Text passage:
Protect FAO from corporate capture

New report sheds light on how corporate actors engage with the UN’s World Food Forum

Ahead of World Food Day, FIAN International joins social movements, Indigenous Peoples’ and civil society groups, calling for an end to growing corporate influence at the UN’s Food and Agriculture Organization.

In a new report, FIAN International and Corporate Accountability shed light on the extent of this influence over the UN’s World Food Forum (WFF), taking place in Rome next week, starting on Monday, World Food Day. The report also highlights the need for a robust accountability framework for corporate actors.

The WFF is billed by the FAO director general as “the world event on food and agrifood systems issues, with a strong focus on youth, private sector partnership and investment, and science and innovation”.

However, this year the event is clearly dominated by corporate-driven narratives, the cooptation of youth participants, and an FAO drive to broker problematic public and private investment partnerships. The FAO also significantly chose to shift the dates of a major meeting of the more inclusive UN Committee on World Food Security from World Food Day, in favor of the WFF, a move which was opposed by many countries and grassroots groups.

What to do:
Continue the text on corporate influence at the FAO's World Food Forum from the point where it stops. The entries that follow are not needed for this work.

Recorded data:
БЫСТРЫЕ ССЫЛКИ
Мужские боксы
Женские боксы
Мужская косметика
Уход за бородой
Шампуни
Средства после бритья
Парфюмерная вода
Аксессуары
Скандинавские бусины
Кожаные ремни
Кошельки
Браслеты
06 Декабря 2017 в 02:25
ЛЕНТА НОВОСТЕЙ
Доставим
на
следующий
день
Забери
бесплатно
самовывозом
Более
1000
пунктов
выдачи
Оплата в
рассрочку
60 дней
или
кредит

Answer space:
Corporate food systems

“The WFF is an essential part of a broader FAO strategy. An unprecedented comprehensive open-door policy to corporate actors has become an institutional priority of the FAO in recent years,” says FIAN Secretary General Sofia Monsalve. 

“The FAO’s leadership consistently promotes the consolidation and expansion of corporate-driven, industrial food systems.”

The WFF is primarily led by the FAO with the support of young entrepreneurs, startups, and youth groups. Many groups listed as Cooperation Partners have close ties to corporations.

One of the key findings of the report is that 40 percent of the WFF’s so-called Cooperation Partners have some form of corporate relationship: 18 of the 44 Cooperation Partners had at least one link to food, agrochemical, pharmaceutical, or technology industries. Sixteen Cooperation Partners (over a third) have multiple and overlapping relationships with corporate-backed organizations.

WFF partners and sponsors, particularly those closely involved in the Hand-in-Hand Initiative (HIHI), its Investment Forum, and the Science and Innovation Forum, appear to share a common narrative and a predilection for technological innovation and global value chains. They appear to be more aligned with private investors than social actors.

“What we urgently demand instead, together with other organizations, is to ensure that the FAO, as a key UN institution, is bound to the public interest,” says Angela Carriedo from Corporate Accountability, the lead author of the report.

“We call on Member States and the FAO leadership to prevent and reverse increasing corporate influence through a robust accountability framework for corporate actors,” adds Ashka Naik, Director of Corporate Accountability.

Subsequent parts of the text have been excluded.